To do -> Can you reproduce the listing below character for character, leaving out the pictures?

(Information supplied begins)

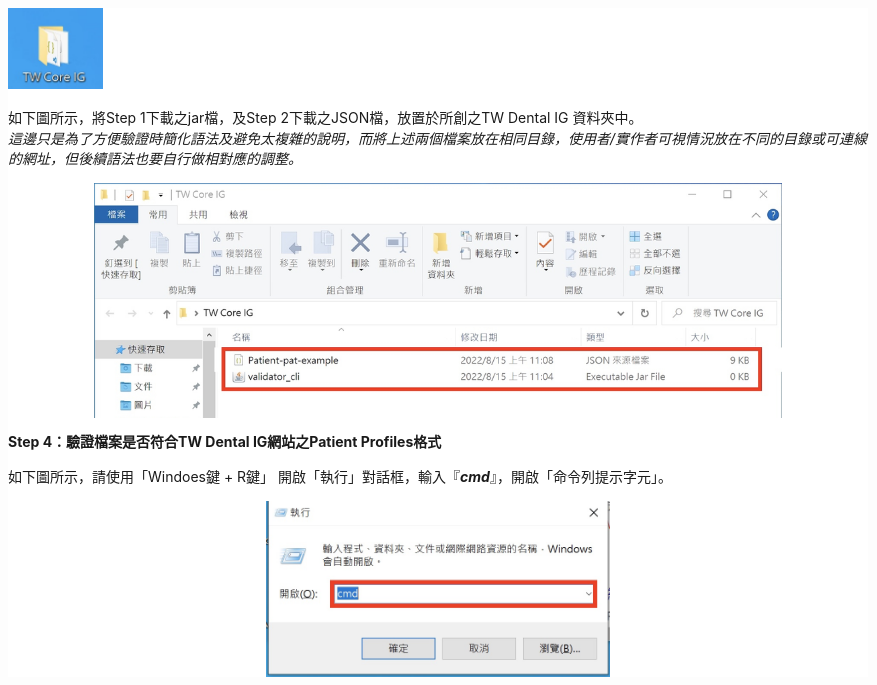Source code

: <img class="figure-img img-responsive img-rounded" src="validates/1-2-5.jpg" alt="TW Dental IG" style="display: inline-block;margin-left: auto;margin-right: auto;width: 11%;"/></div>
<div style="clear:both;"></div>

<p>如下圖所示，將Step 1下載之jar檔，及Step 2下載之JSON檔，放置於所創之TW Dental IG 資料夾中。<br/>
<i>這邊只是為了方便驗證時簡化語法及避免太複雜的說明，而將上述兩個檔案放在相同目錄，使用者/實作者可視情況放在不同的目錄或可連線的網址，但後續語法也要自行做相對應的調整。</i></p>
<img class="figure-img img-responsive img-rounded center-block" src="validates/1-2-6.jpg" alt="TW Dental IG 資料夾" style="display: block;margin-left: auto;margin-right: auto;width: 80%;"/>
<div style="clear:both;"></div>

<p><b>Step 4：驗證檔案是否符合TW Dental IG網站之Patient Profiles格式</b></p>
<p>如下圖所示，請使用「Windoes鍵 + R鍵」 開啟「執行」對話框，輸入『<b><i>cmd</i></b>』，開啟「命令列提示字元」。</p>
<img class="figure-img img-responsive img-rounded center-block" src="validates/1-2-7.jpg" alt="命令列提示字元" style="display: block;margin-left: auto;margin-right: auto;width: 40%;"/>
<div style="clear:both;"></div>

(Information supplied ends)

Reply ->
Source code

: <img class="figure-img img-responsive img-rounded" src="validates/1-2-5.jpg" alt="TW Dental IG" style="display: inline-block;margin-left: auto;margin-right: auto;width: 11%;"/></div>
<div style="clear:both;"></div>

<p>如下圖所示，將Step 1下載之jar檔，及Step 2下載之JSON檔，放置於所創之TW Dental IG 資料夾中。<br/>
<i>這邊只是為了方便驗證時簡化語法及避免太複雜的說明，而將上述兩個檔案放在相同目錄，使用者/實作者可視情況放在不同的目錄或可連線的網址，但後續語法也要自行做相對應的調整。</i></p>
<img class="figure-img img-responsive img-rounded center-block" src="validates/1-2-6.jpg" alt="TW Dental IG 資料夾" style="display: block;margin-left: auto;margin-right: auto;width: 80%;"/>
<div style="clear:both;"></div>

<p><b>Step 4：驗證檔案是否符合TW Dental IG網站之Patient Profiles格式</b></p>
<p>如下圖所示，請使用「Windoes鍵 + R鍵」 開啟「執行」對話框，輸入『<b><i>cmd</i></b>』，開啟「命令列提示字元」。</p>
<img class="figure-img img-responsive img-rounded center-block" src="validates/1-2-7.jpg" alt="命令列提示字元" style="display: block;margin-left: auto;margin-right: auto;width: 40%;"/>
<div style="clear:both;"></div>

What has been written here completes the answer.